I’m honestly still amazed that we haven’t really talked at all about the Home. We haven’t confessed what’s wrong with us, nor how either of us got here. Usually, that’s the first thing discussed with the new kids. I figure telling him a little bit about my history. What’s there to lose? “I don’t know who my parents are. They dropped me off here when I was a baby. Uh…” I pause, blinking a couple times and smiling at him. “Sorry. I haven’t talked about this in a long time.”

“You don’t have to tell me,” Thatcher says, reaching his hand across the table, probably to rest it on my arm but I pull away. I’m not big on physical contact.
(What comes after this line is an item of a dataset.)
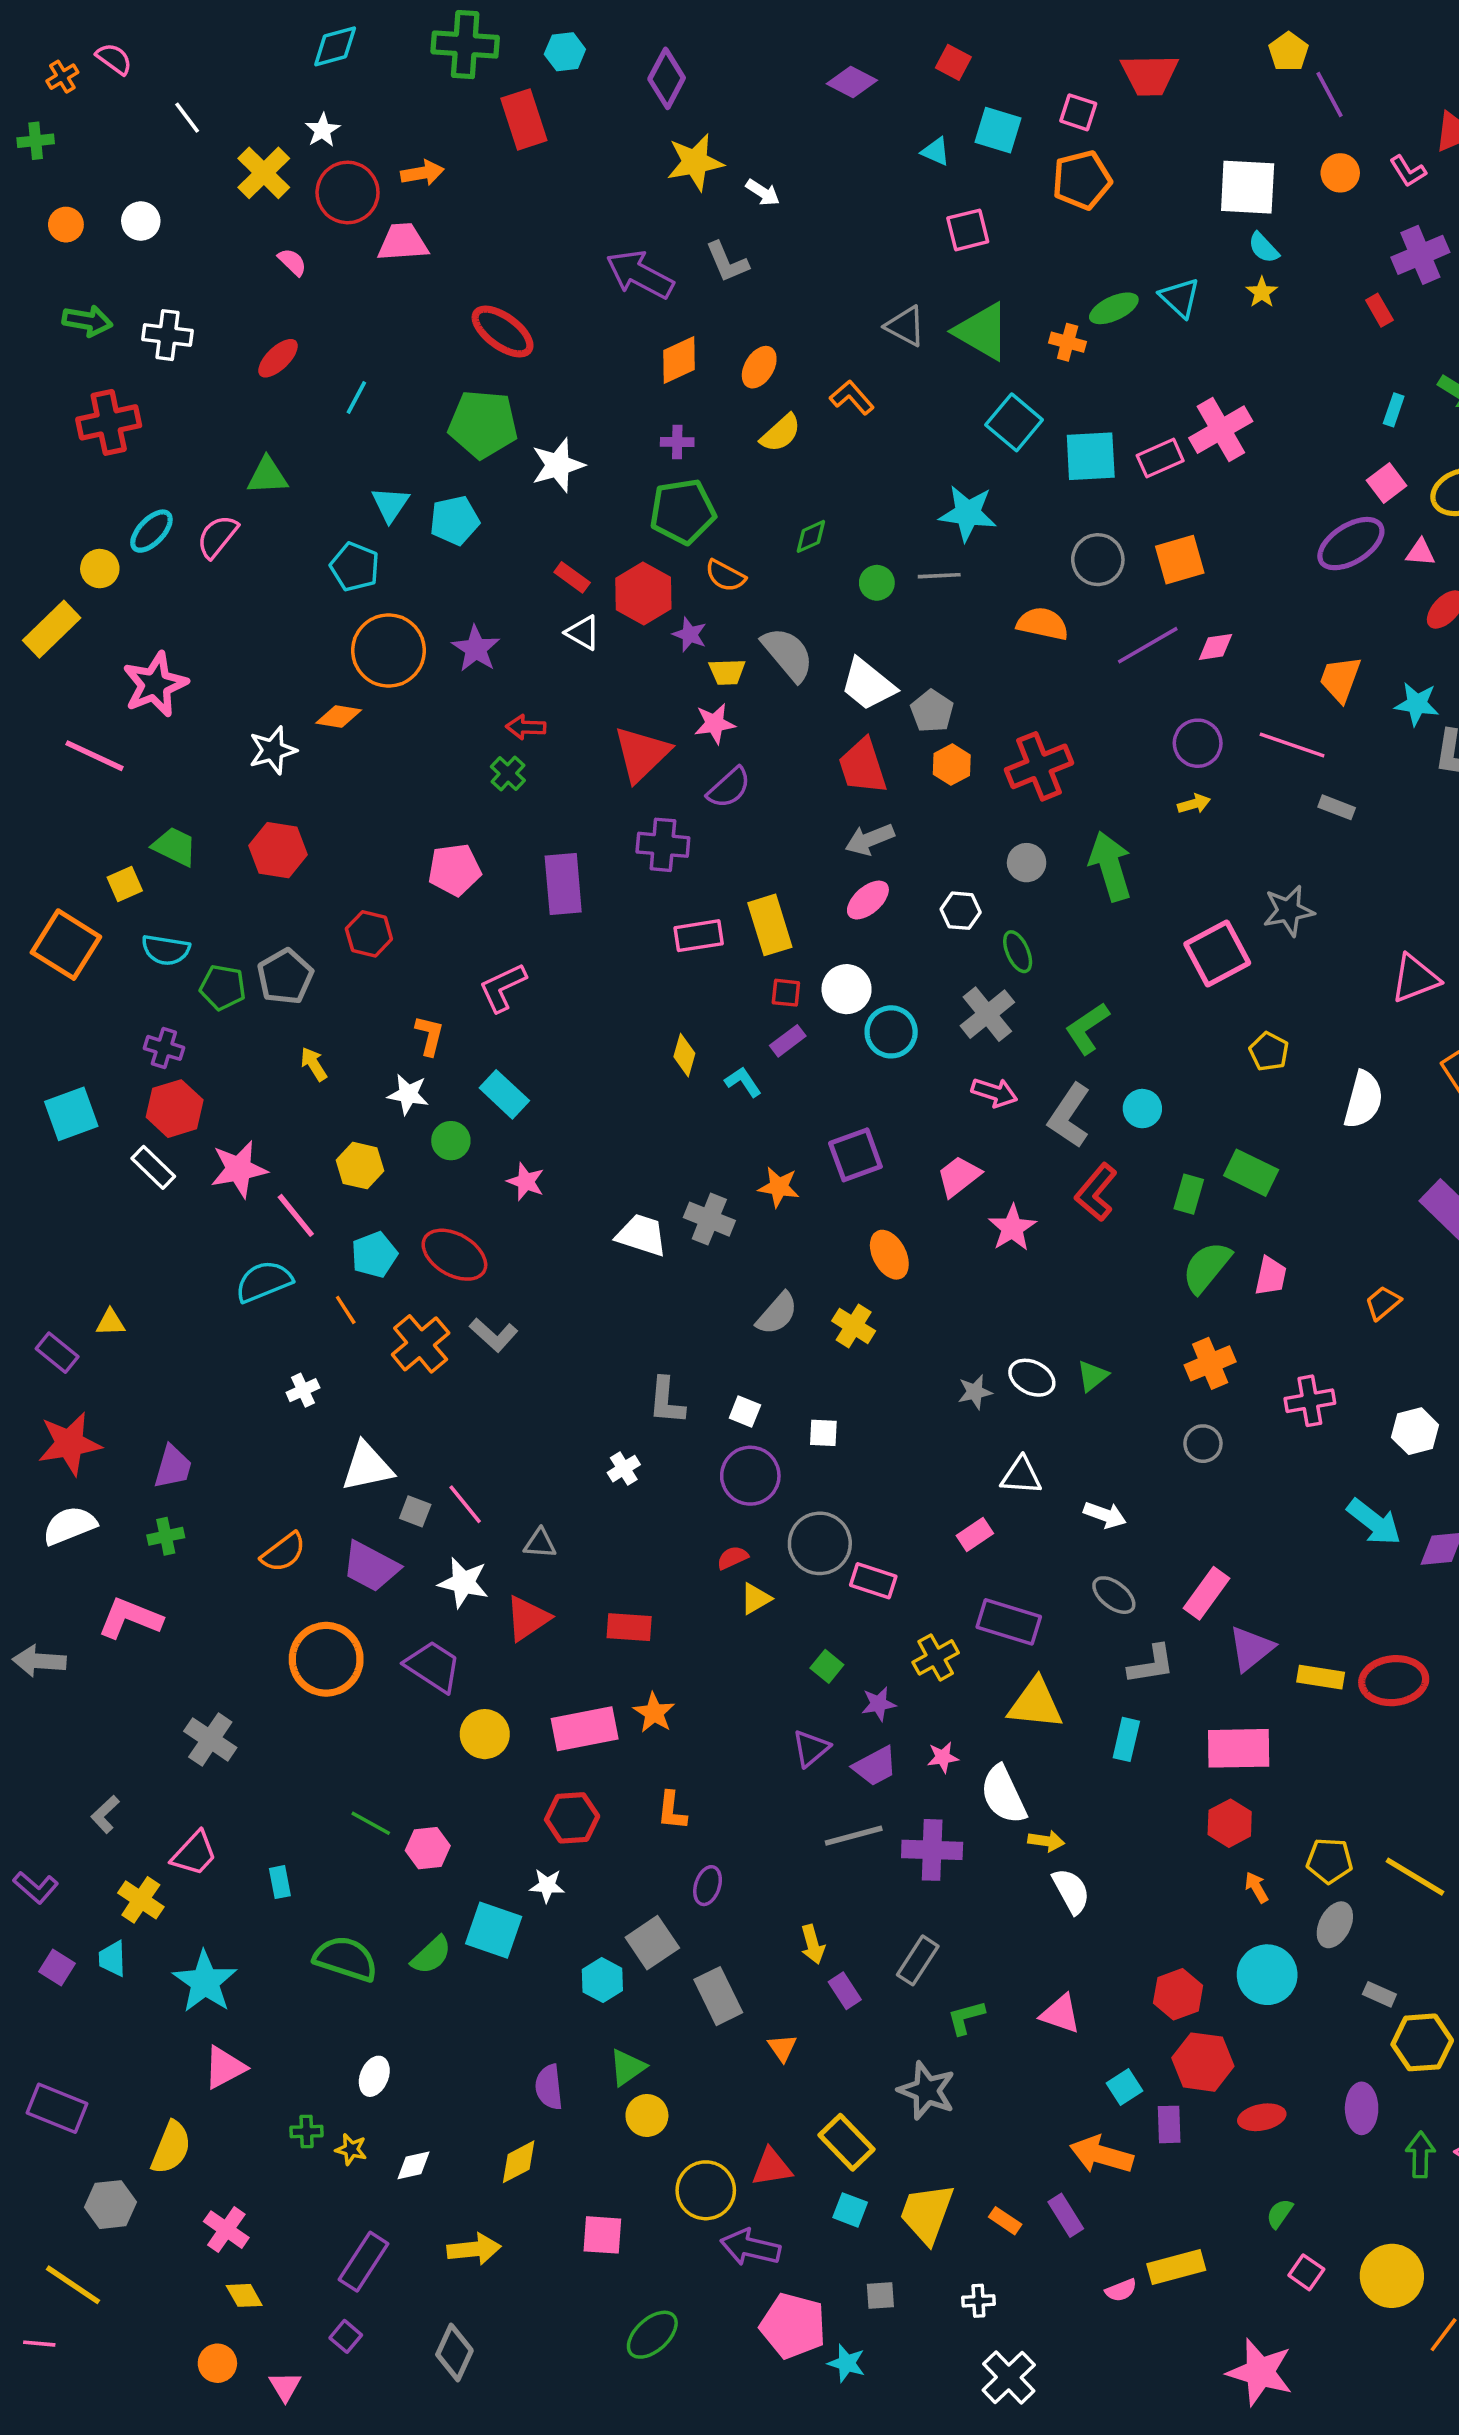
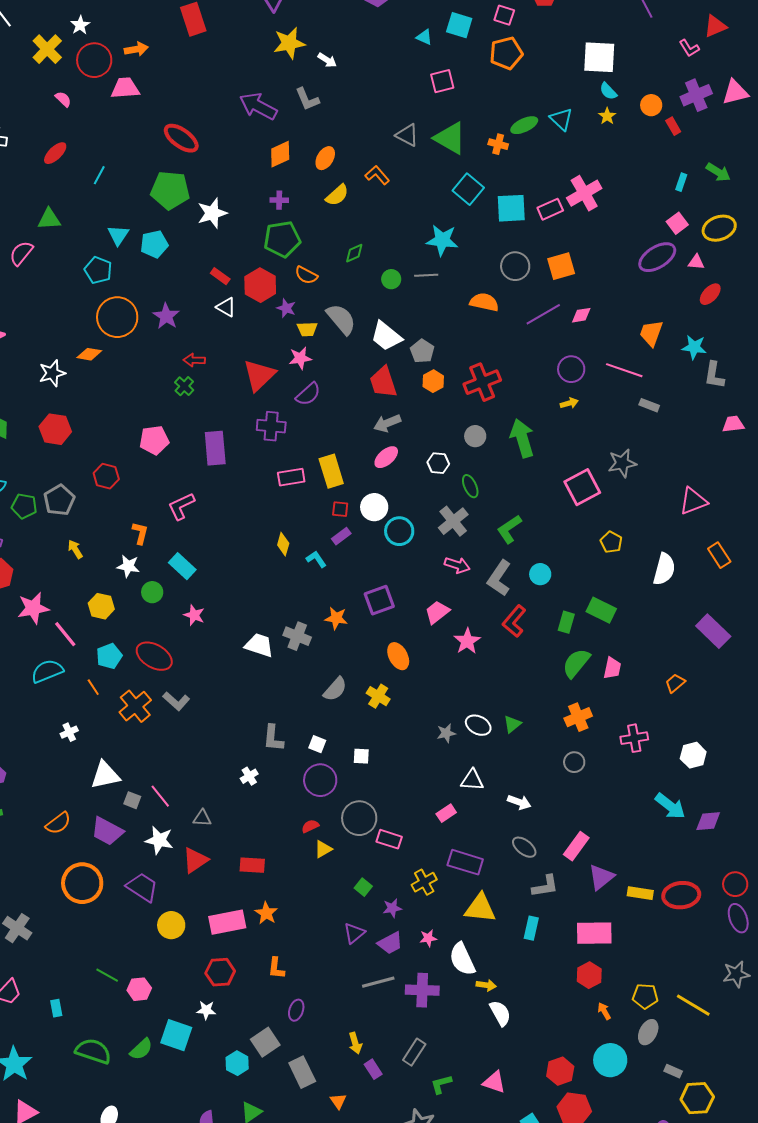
orange circle: (1340, 173) -> (651, 105), moved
Robert and Josh are the two people who don’t perturb me when they touch me.

“No, it’s fine. They left me wrapped up in this really horrible rose blanket and that’s what the doctors called me while they thought of a new one. But Rose just kind of stuck. So.” I finish my story and tighten my fists in my lap. Thatcher’s look on his face makes me wonder if that story is even interesting in the slightest.

We sit in silence for a moment or two and we both start speaking at the same time.

“I—”

“You don’t have to say anything, Thatcher. I don’t need to be comforted. Honestly, I think it’s better they abandoned me early. That way, I don’t miss them. Plenty of the kids here go straight jacket crazy waiting for their parents to come back. I think it’s comforting. Easier.” Thatcher’s eyes are slightly wide, like I surprised him. “What?” I ask.
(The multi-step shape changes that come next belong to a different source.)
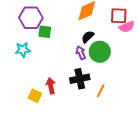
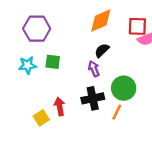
green square: (45, 32) -> (53, 62), moved
green circle: (100, 52) -> (124, 88), moved
yellow square: (35, 96) -> (41, 118), turned 32

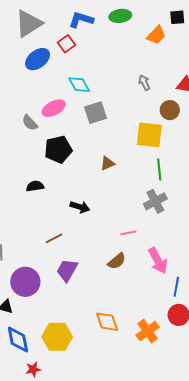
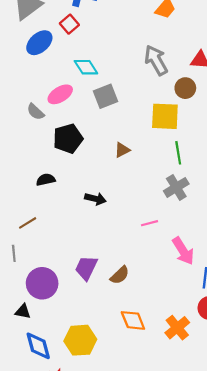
gray arrow: (144, 82) -> (156, 60), size x1.8
brown line: (54, 238) -> (28, 223), moved
brown semicircle: (117, 261) -> (120, 275), moved

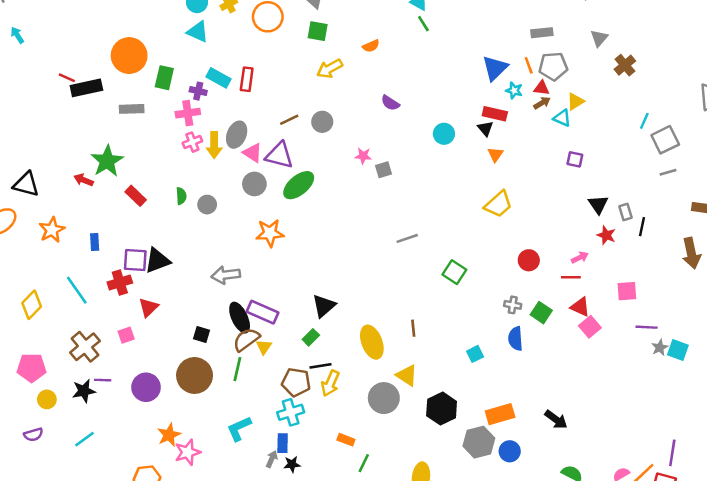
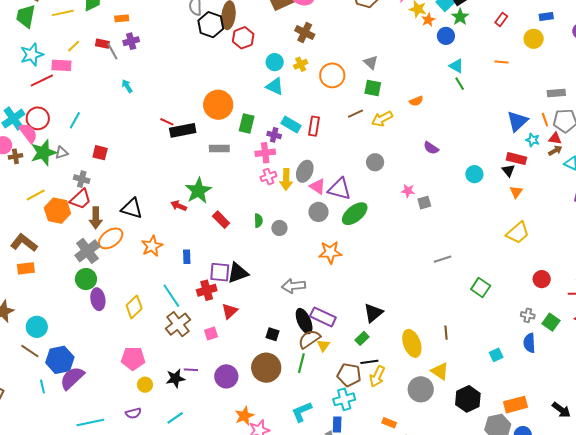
brown line: (289, 120) -> (356, 114), moved
brown cross: (85, 347) -> (178, 324), moved

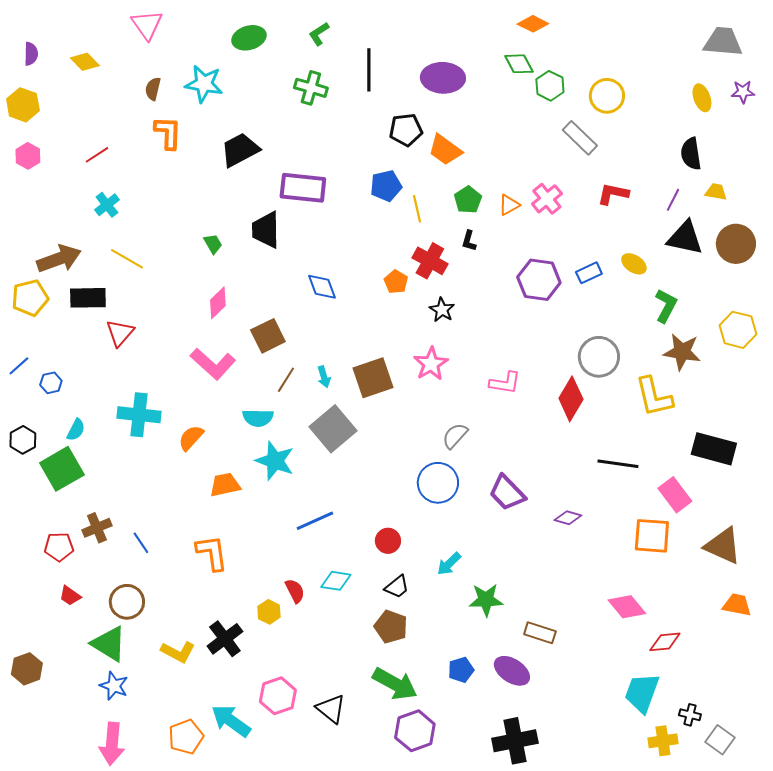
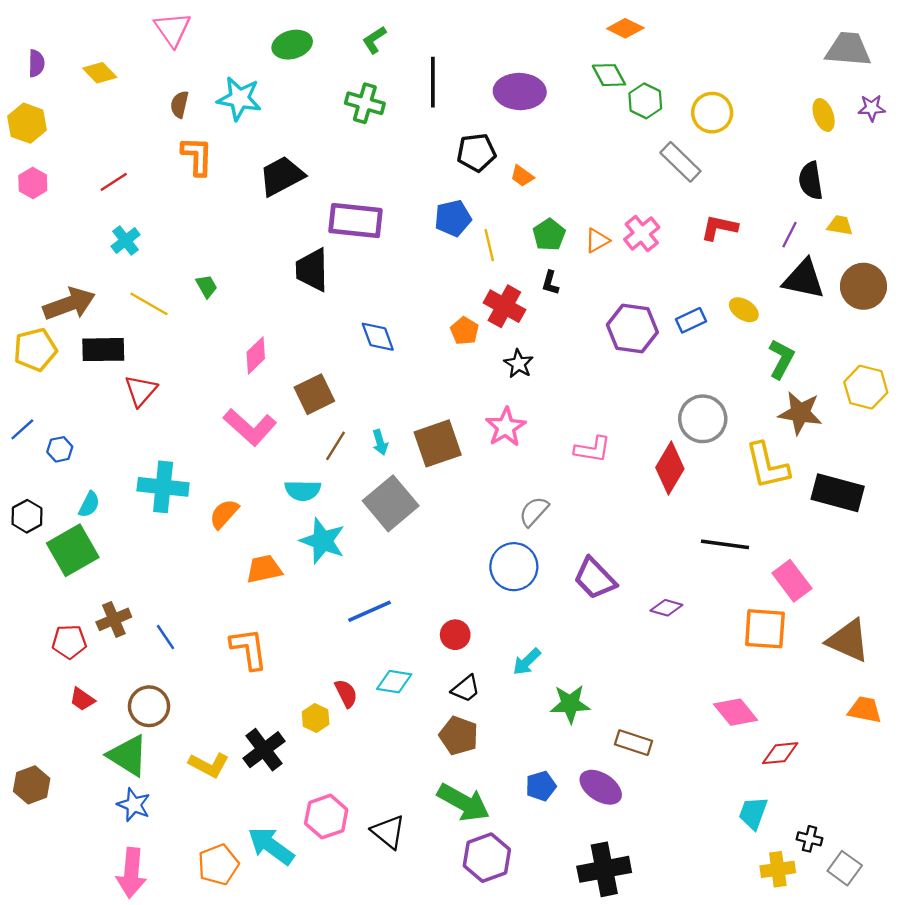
orange trapezoid: (445, 150) -> (522, 176), size x0.6
green trapezoid: (213, 244) -> (206, 286), moved
black rectangle: (714, 449) -> (838, 493), moved
cyan trapezoid: (642, 693) -> (753, 813), size x0.7

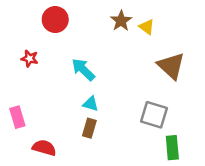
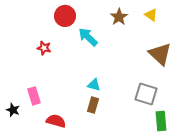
yellow triangle: (147, 27) -> (151, 15), moved
cyan arrow: (83, 70) -> (88, 37), moved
His lovely mouth curves into an idiotic grin. “It just always surprises me.”

“What does?”

“How sane you are.”



I’m lying in my bed after dinner, arms crossed behind my head, moonlight trickling through my window. Thatcher had not been at dinner. The curiosity and worry thrumming through my mind is distracting, but it takes my mind off of my pounding headache.

I hear the click of the automatic locks of all the doors. They progress down the hall, one after another, as fast as a racing heartbeat. They electronic, set to lock at a certain time. I’m not sure when, though I’ve never had much interest in time. Every day and night feels the same here. Time is meaningless in the Home.

Much later, when the moon had revealed its fullness to the dark sky, dancing amongst the stars, I hear a tapping on my door. My heart nearly jumps from my chest. I’m terrified that it will be Mary again, bloody and ghostly.

I try to ignore it, slamming my eyes closed and digging my knuckles into their sockets, but it continues. Finally, I drag myself from the bed, slowly, putting it off. My shaking hand outstretches to lift the blinds.

Thatcher has a hand cupped on the glass peering in. My heartbeat continues pounding against my ribcage. He says something, and I watch his lips lightly press together and spread again, forming some kinds of words that I can’t hear. I point to my ear, mouthing “I can’t hear you,” slowly so he can get the gist of what I mean.

He rolls his eyes and fiddles with the doorknob for a second and the door pops open. I stand there, stunned, as it slides on well greased hinges. “I said,” Thatcher says, “I was wondering if you want to come on an adventure with me.”

I don’t break rules. I never have.

Thatcher extends a hand towards me.

I shy away. Rules are the only things I’m ever sure are one hundred percent real. Everything else could be a hallucination. They give me guidance. Structure in a structureless world.